Then I saw someone say "Go's error handling on values is good, but it's better in a language with Either".

I looked up examples, and indeed it seemed nicer and retained the value proposition of errors as values.

I wish Go had either.

Then bugs started happening in code that was copy pasted... but why was it copy pasted?

Lack of generics were the final straw and I started playing with Haskell in the evenings.

It gave me the type safety I wanted and more. It's not perfect, but it's based on a philosophy I believe is more correct than the worse is better values of Go that seek micro-level simplicity at the cost of macro-level complexity.

Groxx · on Feb 18, 2022

>micro-level simplicity at the cost of macro-level complexity

That pretty succinctly covers a lot of my not-fond-about-Go reasons too. There's a lot to like about Go for small projects - I've replaced a lot of my CLI-writing languages/tools with Go code and it's a dramatic improvement and I'm quite happy with it for that.

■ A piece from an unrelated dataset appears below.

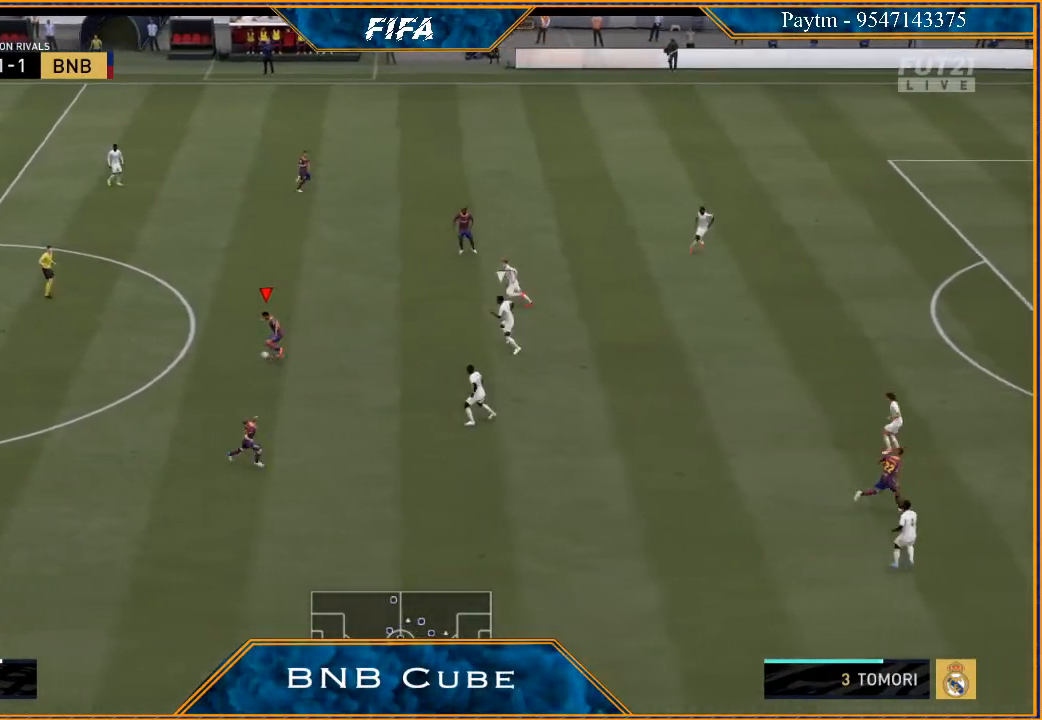
{"buttons": ["R2"], "left_stick": "up", "right_stick": "center", "events": [[67, "left_stick", "up"], [233, "A", "down"], [367, "A", "up"], [500, "R2", "down"]]}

But it falls apart badly when you're trying to do highly-stable, highly-correct, or highly-complex things. Not being able to know what errors can be returned is a HUGE source of missing error handling. Fatal errors containing only "not found" after passing through dozens of calls wastes a ridiculous amount of troubleshooting time. Not-so-minor mismatches between reality and Go's SDK are covered up in awkward, error-prone ways with no real alternatives (because the core library can and does do things you cannot). https://fasterthanli.me/articles/i-want-off-mr-golangs-wild-... for a much more detailed decline into madness because of all this.

If you are sufficiently careful, almost none of this is a problem, true. Experts are consistently able to write safe C code, right? ........right?

---

Honestly I expect generics to be a pretty significant improvement. E.g. intrusive concurrency control is unbelievably error-prone in bulk, and generics will let us finally have safe and easy higher level constructs for most code. I also know of a few projects I've touched that will likely be able to remove 10-20% of the codebase just because we won't have to go to great lengths to maintain (or check after abandoning) type safety. It's a simple and reasonable implementation of generics, especially since there's no inheritance to worry about.

I'm looking forward to it... but I probably still won't like Go.

mseepgood · on Feb 18, 2022

Probably something about generics, which is no longer an issue if you use the Go 1.18 Release Candidate today or the final release in four weeks.

vsnf · on Feb 18, 2022

It's about a lot more than just generics, at least for me. I'm not interested in derailing this thread to into one bashing Go, but there's a bunch of things that are distasteful about the language. Go appeals to certain kinds of programmers, and is actively repulsive to different kinds. This division breeds animosity when the kind of programmers who are repulsed are forced to interact with it.

Also, the community has a big attitude problem.

zibzab · on Feb 18, 2022

I think that is a good thing.

Most people trying to "fix" go are basically trying to make it into that other language they are more comfortable with.

If I wanted to use ruby, I would use ruby. I use go because even its presumed limitations are an advantage (for me).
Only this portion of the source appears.